Making Metriport open-source was a decision we made from day one, based on our philosophy that transparency leads to innovation, especially in healthcare.
From a security and compliance standpoint, we’re fully SOC 2 Type 2 and HIPAA compliant (https://security.metriport.com/). Additionally, using Metriport for patient data exchange today requires a Treatment purpose of use under HIPAA - which means that only Covered Entities, or Business Associates who work with Covered Entities, can use Metriport. This means that companies doing things such as clinical trials recruitment, for example, can’t use Metriport, but a primary care provider, or a clinical decision support vendor, can. This is due to current requirements set forth by HIEs, which may open up to support alternative use cases in the future, such as Individual Access Services (IAS).

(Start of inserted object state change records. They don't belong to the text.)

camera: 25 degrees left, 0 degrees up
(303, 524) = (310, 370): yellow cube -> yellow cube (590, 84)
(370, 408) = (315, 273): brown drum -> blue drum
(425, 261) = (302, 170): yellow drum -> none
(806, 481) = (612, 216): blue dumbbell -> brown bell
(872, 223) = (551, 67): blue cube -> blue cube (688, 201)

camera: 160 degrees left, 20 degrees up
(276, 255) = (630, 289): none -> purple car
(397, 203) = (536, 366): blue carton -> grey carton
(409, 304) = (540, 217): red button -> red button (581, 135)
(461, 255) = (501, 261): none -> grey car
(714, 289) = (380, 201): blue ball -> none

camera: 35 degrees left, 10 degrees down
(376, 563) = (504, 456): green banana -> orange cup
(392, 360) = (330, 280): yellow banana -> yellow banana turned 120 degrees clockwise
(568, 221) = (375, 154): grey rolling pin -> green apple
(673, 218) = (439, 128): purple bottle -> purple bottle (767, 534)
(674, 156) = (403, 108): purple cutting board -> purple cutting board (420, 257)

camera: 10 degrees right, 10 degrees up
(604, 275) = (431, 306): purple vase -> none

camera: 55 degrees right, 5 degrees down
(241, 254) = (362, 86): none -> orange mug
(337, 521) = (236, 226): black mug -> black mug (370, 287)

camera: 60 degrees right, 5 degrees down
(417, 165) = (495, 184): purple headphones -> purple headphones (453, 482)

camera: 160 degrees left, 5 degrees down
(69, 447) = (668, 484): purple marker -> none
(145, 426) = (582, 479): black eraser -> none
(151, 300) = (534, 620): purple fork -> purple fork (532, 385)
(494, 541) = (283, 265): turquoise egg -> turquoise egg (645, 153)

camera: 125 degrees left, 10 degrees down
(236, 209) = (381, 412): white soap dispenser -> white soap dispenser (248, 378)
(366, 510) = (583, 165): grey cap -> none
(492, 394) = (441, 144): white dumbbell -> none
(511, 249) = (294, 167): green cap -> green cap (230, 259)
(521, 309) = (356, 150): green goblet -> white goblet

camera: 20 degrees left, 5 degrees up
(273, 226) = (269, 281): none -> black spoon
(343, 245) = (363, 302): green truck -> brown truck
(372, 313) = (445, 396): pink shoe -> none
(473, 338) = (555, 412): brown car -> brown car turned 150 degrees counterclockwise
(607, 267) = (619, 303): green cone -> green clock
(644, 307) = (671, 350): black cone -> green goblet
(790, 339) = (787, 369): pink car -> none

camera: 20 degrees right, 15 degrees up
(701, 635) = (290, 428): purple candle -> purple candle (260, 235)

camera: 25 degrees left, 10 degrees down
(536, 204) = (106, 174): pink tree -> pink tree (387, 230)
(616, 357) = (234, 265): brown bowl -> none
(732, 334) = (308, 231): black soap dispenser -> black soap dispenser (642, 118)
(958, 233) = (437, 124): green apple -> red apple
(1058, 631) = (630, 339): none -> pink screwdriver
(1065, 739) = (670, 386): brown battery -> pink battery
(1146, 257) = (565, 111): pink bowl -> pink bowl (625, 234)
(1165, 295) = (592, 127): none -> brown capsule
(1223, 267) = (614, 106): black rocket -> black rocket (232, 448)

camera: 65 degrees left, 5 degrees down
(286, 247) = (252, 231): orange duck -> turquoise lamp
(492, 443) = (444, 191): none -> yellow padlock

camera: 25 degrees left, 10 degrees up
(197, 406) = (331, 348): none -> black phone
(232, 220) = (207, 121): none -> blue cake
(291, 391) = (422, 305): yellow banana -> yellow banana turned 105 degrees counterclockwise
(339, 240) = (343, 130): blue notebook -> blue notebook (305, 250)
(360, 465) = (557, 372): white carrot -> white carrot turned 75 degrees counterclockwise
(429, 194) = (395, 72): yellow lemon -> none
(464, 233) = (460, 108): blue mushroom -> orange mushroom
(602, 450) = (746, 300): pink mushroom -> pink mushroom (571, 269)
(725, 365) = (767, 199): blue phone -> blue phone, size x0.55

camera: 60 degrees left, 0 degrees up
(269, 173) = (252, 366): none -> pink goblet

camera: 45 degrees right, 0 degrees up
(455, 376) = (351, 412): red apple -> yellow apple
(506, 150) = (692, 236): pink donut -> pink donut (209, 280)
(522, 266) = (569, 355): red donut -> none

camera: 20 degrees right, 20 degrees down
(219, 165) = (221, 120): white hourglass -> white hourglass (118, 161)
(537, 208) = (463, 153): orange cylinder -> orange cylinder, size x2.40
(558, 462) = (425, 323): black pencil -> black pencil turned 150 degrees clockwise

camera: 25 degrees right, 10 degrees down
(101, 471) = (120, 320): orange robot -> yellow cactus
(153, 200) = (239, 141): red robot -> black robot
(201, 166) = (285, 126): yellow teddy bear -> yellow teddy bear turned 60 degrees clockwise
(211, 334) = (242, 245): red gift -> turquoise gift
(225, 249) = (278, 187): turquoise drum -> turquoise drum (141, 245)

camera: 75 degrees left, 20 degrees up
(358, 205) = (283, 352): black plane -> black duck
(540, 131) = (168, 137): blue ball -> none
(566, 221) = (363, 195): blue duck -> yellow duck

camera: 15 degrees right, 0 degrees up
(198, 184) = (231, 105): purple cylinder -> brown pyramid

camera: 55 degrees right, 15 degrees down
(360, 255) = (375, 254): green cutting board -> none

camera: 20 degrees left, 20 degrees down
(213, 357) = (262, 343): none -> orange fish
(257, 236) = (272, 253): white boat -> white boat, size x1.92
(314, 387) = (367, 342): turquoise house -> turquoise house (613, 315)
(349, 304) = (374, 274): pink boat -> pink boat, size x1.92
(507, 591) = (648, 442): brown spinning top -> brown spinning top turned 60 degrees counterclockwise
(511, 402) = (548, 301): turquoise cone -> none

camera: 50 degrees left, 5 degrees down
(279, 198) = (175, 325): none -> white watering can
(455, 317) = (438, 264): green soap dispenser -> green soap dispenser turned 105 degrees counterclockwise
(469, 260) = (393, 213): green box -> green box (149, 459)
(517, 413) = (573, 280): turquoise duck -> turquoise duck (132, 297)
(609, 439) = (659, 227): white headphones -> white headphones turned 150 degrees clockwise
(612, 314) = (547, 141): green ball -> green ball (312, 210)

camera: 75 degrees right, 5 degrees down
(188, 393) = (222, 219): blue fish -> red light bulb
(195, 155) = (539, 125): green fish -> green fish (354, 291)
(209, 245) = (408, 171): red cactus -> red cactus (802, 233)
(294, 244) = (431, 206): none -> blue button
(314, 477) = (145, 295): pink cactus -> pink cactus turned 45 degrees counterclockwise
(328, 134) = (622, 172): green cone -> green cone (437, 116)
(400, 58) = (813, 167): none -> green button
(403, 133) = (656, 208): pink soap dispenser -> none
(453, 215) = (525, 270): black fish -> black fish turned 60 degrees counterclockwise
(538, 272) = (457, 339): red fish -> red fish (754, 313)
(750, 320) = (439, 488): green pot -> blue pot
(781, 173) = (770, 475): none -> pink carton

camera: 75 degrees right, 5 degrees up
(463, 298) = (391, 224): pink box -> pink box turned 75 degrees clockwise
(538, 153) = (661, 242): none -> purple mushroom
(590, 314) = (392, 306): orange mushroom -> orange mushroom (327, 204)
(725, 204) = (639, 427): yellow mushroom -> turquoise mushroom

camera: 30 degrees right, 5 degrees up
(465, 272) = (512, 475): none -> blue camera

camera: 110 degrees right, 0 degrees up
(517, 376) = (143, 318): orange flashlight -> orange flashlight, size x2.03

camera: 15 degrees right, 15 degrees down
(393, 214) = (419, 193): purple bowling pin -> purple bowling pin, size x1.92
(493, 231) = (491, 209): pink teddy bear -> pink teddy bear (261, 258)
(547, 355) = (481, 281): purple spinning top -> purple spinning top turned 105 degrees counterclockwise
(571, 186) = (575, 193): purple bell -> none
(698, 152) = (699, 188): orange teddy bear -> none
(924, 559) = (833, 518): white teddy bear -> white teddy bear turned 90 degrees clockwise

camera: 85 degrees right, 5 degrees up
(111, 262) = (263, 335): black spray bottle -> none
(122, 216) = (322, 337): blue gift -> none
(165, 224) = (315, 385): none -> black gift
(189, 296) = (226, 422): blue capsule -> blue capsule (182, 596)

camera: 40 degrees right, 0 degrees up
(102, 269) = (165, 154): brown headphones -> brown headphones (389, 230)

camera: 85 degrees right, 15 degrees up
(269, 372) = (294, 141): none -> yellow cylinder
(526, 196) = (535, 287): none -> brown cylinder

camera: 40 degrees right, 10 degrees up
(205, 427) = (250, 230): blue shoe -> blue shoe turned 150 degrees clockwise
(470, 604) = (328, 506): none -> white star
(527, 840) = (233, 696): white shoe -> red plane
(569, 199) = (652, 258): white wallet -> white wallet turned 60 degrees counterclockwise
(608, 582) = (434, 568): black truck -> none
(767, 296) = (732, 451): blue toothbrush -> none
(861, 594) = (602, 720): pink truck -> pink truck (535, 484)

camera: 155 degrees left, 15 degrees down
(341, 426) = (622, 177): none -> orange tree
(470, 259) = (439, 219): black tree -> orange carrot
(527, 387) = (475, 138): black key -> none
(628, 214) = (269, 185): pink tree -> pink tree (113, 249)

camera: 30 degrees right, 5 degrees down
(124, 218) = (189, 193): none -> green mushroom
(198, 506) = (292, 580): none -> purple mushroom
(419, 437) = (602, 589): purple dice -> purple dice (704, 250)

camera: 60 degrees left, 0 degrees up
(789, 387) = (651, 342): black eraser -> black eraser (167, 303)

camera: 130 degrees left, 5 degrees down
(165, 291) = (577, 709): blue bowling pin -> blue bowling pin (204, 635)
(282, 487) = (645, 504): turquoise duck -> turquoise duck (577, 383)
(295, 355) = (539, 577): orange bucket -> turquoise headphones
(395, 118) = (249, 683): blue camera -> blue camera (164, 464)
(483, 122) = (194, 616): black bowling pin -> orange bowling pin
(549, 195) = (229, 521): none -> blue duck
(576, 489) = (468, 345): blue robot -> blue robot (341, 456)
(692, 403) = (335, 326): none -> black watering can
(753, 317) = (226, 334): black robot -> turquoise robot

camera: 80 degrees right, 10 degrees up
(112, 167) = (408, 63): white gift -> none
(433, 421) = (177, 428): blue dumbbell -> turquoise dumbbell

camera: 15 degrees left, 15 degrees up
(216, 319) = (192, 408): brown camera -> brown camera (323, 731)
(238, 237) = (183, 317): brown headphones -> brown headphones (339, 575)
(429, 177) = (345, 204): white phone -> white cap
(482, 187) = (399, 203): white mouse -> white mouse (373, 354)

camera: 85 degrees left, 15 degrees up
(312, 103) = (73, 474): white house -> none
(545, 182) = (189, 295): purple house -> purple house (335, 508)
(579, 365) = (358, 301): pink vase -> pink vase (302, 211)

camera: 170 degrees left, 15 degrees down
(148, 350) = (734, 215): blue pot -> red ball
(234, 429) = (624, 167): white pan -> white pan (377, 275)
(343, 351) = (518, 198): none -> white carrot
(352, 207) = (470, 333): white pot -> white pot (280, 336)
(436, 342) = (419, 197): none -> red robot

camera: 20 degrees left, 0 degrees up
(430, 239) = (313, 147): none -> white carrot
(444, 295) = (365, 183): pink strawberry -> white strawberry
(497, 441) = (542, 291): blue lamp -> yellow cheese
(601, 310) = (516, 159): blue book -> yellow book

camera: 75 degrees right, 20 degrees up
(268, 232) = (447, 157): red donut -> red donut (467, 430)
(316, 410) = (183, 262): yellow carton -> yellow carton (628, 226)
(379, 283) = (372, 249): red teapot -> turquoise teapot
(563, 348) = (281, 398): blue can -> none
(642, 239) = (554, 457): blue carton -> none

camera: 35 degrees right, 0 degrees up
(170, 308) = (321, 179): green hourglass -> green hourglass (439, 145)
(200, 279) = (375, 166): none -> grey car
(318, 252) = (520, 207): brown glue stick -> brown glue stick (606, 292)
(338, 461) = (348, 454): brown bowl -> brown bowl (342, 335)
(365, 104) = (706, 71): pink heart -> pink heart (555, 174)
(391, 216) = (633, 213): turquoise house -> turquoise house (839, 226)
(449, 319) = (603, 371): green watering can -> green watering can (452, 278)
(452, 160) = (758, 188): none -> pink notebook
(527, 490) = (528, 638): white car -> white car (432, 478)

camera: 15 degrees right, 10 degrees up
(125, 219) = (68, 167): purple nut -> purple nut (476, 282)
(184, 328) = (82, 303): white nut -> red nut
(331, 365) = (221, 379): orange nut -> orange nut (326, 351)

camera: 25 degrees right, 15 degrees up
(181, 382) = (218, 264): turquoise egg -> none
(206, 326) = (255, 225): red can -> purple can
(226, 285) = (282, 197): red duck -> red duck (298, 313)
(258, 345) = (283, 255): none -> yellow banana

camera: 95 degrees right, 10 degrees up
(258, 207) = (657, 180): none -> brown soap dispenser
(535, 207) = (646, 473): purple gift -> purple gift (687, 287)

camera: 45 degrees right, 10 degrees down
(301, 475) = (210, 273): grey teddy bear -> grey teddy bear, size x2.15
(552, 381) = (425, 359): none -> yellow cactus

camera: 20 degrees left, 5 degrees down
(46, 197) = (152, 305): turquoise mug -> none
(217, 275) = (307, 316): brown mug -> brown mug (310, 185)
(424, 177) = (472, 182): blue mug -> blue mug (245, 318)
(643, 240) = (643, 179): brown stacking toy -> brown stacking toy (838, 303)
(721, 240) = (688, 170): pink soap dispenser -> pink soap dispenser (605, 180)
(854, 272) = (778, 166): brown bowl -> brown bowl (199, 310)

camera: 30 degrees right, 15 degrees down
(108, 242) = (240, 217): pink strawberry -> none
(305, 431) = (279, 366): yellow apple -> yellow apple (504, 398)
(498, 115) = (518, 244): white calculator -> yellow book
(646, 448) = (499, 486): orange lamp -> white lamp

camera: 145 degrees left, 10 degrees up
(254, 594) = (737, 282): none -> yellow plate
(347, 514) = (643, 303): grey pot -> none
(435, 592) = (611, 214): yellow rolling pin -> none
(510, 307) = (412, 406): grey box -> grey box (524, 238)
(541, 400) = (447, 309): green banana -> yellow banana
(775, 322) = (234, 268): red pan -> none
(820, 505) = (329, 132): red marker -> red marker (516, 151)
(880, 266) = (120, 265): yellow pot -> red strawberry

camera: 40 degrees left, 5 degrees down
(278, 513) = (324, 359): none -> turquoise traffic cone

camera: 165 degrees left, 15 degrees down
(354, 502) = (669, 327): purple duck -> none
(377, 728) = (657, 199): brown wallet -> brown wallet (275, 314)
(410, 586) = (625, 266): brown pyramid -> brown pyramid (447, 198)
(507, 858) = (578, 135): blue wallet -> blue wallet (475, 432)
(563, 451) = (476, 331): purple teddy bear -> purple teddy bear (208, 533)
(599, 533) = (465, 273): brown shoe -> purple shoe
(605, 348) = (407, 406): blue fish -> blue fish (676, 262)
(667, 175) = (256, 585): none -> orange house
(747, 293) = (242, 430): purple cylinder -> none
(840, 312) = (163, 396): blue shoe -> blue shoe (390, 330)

We charge per full medical record retrieval for a patient (which we call a query). This starts at $1 per query (with a monthly minimum), and scales down from there based on volume. We only charge for queries that return at least one record (and even if a query returns 1000 documents for a single patient, we still count that as a single query) - no charge is incurred for sharing data back to the networks, or making API calls to generate medical record summaries, for example.
You can see all the code for Metriport in our public GitHub repo: https://github.com/metriport/metriport. For anyone wanting to give us a whirl, you can do so by getting started with our free sandbox environment (https://docs.metriport.com/medical-api/getting-started/quick...).
We’re looking forward to hearing what you think, and happy to answer any questions you may have, as the health information exchange space is pretty niche - thanks for taking the time to read this, we hope it was interesting!